Rising unemployment poses the biggest threat to a soft landing, Nobel economist Paul Krugman says
A US soft landing looks likely, but rising unemployment is cause for worry, Paul Krugman wrote in The New York Times.
As the rate climbs, its pushing a key recession indicator closer to a critical threshold.
However, inflation data isn't as hot as recent CPI readings show.
The US economy is comfortably in soft landing territory, but Paul Krugman says it isn't altogether clear that it will stay that way. In an op-ed for the New York Times, the famed Nobel laureate highlighted an unexpected uptick in unemployment as reason for concern.
He's focused on a recession indicator known as the Sahm Rule model, which says that when the unemployment rate's three-month moving average climbs 50 basis points from a 12-month low, the economy is in the first stages of a downturn.
"It's still below that critical 0.5 level, but I am worried that high interest rates may finally be taking their toll and that by keeping rates high, the Fed is running the risk of finally making all those wrong recession calls come true," Krugman wrote on Tuesday.
February's jobs report triggered these concerns, as the unemployment rate unexpectedly rose to 3.9% from 3.7%. This hotter-than-expected reading stressed other analysts as well, who voiced worries of a surprise recession.
"Now that the jobless rate is up 0.5 of a percentage point from the January 2023 cycle low, it messes up the soft landing narrative because once it rises this much from the lows, the recession nobody ever sees coming arrives," economist David Rosenberg wrote last week.
Krugman notes that on other fronts, however, soft landing advocates have a stronger case.
While consumer price index inflation data has outpaced expectations two months in a row now, these recent reports are not completely in line with reality, Krugman wrote.
For instance, where core inflation rose 3.8% on an annual basis, this measure is more of a snapshot of the past, he said.

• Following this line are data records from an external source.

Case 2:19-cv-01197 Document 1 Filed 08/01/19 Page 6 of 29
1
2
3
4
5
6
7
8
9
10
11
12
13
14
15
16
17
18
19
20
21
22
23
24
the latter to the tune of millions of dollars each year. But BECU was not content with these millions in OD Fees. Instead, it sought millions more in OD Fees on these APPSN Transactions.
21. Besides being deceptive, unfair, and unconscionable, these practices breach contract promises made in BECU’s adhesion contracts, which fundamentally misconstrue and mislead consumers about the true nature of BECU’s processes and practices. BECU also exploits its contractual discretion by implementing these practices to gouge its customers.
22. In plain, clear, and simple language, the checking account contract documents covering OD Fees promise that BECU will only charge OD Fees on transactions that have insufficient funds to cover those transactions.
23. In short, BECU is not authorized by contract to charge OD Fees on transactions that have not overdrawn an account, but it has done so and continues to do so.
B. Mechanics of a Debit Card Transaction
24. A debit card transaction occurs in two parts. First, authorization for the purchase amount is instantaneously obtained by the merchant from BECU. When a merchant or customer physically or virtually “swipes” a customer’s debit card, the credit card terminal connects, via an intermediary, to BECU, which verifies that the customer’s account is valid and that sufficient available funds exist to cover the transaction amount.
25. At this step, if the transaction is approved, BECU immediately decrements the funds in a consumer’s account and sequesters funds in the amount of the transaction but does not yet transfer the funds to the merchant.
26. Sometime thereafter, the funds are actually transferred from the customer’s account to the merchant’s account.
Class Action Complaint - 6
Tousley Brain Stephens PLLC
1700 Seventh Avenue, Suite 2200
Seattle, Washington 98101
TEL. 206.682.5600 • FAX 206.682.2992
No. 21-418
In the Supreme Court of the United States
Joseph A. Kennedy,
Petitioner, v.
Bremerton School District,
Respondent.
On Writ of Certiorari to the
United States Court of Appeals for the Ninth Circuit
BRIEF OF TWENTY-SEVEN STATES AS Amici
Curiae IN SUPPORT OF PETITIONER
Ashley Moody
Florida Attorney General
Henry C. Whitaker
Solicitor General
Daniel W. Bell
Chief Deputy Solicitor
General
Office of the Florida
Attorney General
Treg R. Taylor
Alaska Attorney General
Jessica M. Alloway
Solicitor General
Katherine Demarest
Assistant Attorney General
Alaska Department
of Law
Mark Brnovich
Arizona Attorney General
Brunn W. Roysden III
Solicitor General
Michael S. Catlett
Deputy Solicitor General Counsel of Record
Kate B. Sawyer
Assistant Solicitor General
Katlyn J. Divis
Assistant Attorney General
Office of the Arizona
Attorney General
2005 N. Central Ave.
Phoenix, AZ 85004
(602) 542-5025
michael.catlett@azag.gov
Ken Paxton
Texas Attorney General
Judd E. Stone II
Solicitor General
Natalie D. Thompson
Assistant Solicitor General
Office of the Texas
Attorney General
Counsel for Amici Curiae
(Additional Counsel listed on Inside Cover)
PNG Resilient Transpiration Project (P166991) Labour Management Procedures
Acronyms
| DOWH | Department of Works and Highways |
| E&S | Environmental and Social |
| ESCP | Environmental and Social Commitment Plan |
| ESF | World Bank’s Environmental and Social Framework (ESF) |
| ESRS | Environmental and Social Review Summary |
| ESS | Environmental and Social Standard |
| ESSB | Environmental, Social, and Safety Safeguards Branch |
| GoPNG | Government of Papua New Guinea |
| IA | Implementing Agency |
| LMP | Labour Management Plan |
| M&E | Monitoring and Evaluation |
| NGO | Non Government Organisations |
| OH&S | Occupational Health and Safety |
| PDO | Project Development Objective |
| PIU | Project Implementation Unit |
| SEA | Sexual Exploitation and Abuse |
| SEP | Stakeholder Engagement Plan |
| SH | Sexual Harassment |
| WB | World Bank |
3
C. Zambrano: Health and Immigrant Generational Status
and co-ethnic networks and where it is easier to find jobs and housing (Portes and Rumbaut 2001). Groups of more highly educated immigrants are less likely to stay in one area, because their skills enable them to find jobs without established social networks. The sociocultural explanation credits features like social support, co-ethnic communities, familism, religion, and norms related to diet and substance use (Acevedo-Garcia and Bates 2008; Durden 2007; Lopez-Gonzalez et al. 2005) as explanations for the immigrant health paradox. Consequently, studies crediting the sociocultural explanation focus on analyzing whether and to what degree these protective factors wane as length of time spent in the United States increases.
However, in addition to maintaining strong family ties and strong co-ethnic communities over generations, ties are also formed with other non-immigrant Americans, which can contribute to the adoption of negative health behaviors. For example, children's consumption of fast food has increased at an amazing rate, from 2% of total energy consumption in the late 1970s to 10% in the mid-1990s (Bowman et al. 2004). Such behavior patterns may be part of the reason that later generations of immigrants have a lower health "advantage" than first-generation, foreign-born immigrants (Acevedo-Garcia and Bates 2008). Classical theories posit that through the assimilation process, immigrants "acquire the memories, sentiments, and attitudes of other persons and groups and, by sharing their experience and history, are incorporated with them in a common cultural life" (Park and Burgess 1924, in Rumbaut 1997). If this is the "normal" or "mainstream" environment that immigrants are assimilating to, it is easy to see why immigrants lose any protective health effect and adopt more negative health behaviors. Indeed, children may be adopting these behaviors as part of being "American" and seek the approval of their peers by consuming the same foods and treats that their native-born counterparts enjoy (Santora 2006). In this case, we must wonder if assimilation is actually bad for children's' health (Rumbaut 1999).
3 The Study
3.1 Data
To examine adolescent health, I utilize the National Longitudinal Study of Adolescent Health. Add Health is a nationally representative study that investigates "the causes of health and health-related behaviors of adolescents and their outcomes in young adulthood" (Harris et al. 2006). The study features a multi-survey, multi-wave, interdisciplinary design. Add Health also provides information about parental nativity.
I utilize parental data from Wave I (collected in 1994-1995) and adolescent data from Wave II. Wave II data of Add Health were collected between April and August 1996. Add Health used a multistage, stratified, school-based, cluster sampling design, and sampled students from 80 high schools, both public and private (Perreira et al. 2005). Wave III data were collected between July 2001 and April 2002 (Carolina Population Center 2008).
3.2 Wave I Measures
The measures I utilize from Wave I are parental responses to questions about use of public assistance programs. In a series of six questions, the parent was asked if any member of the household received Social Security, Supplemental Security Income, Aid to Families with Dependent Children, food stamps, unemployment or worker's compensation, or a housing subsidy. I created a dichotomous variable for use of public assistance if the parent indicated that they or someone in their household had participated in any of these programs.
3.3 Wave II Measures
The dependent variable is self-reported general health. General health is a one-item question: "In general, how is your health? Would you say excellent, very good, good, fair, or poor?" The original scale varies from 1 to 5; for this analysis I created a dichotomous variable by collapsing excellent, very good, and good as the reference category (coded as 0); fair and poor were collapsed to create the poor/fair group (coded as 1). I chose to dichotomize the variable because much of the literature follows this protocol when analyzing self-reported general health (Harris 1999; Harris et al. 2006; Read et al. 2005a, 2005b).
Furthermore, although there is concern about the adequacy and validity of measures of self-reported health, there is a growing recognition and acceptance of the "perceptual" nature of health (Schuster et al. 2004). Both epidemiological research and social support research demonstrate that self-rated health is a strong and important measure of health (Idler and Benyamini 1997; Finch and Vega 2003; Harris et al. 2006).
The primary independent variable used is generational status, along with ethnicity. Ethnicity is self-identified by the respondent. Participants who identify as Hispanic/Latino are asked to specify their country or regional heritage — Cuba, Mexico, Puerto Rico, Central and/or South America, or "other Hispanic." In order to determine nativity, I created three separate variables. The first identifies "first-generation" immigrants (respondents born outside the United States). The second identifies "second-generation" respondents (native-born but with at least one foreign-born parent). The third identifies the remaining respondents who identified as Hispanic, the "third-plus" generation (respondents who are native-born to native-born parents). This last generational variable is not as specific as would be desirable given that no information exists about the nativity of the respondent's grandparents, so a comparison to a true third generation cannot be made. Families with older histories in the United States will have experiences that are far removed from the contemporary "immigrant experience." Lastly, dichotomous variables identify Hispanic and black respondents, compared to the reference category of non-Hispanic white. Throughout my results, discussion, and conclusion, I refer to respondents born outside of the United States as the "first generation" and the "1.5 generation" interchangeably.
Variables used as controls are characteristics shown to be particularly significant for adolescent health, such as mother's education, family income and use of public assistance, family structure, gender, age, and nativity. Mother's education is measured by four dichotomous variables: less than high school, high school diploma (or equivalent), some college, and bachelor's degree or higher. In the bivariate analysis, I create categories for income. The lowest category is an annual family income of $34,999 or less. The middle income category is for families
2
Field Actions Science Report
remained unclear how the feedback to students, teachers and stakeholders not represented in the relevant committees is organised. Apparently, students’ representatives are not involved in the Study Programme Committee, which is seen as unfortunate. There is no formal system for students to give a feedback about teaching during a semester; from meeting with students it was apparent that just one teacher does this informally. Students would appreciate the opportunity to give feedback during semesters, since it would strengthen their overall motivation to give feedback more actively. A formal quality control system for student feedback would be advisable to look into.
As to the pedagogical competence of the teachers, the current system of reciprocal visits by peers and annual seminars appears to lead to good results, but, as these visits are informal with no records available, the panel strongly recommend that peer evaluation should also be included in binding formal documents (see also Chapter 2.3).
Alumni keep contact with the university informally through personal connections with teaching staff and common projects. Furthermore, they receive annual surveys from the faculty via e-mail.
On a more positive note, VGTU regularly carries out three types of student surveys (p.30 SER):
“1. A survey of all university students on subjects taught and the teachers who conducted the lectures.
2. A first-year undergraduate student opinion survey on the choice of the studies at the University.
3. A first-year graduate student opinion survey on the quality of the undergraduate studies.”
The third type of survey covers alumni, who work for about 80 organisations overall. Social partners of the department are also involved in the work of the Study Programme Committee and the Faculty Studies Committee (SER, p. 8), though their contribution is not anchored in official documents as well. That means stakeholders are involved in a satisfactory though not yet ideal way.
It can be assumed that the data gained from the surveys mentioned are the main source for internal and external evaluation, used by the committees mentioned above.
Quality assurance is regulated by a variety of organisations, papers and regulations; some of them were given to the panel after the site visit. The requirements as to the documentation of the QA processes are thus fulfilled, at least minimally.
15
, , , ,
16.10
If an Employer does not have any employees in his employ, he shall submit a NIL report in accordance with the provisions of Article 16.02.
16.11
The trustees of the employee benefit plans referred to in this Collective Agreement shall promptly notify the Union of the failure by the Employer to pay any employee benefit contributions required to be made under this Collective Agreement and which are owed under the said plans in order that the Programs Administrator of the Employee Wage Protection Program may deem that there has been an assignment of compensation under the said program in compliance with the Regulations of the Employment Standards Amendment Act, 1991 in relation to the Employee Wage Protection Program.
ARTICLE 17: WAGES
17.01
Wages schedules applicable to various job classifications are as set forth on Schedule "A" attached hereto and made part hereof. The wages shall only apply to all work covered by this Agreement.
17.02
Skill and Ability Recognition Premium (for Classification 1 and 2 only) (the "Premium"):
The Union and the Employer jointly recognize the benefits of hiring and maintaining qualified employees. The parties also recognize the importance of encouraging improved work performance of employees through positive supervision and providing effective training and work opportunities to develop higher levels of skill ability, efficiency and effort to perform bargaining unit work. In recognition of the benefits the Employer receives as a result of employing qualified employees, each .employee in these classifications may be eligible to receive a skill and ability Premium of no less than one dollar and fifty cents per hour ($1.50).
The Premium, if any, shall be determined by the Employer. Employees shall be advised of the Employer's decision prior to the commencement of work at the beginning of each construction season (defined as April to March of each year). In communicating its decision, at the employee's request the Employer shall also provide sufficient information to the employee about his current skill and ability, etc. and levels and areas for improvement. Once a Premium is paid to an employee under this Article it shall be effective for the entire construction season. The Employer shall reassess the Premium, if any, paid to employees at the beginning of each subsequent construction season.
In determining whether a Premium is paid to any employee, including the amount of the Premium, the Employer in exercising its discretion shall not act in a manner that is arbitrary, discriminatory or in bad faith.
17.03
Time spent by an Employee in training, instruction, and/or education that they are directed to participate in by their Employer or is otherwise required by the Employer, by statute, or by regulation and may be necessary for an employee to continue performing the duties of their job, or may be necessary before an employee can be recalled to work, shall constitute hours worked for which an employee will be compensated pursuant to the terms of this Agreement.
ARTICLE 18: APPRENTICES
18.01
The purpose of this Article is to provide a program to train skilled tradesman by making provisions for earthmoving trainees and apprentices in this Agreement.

That's as it's largely driven by shelter prices, which tend to lag in official measures.
Instead, when volatile items such as food, energy, used cars, and shelter are excluded, the six-month change in consumer prices has risen at a more modest 2.8% annual rate.
"Eventually something will go wrong, because something always does," Krugman forecast. "But compared with the dire predictions of many economists, not to mention political critics of the Biden administration, we're still in incredibly good shape."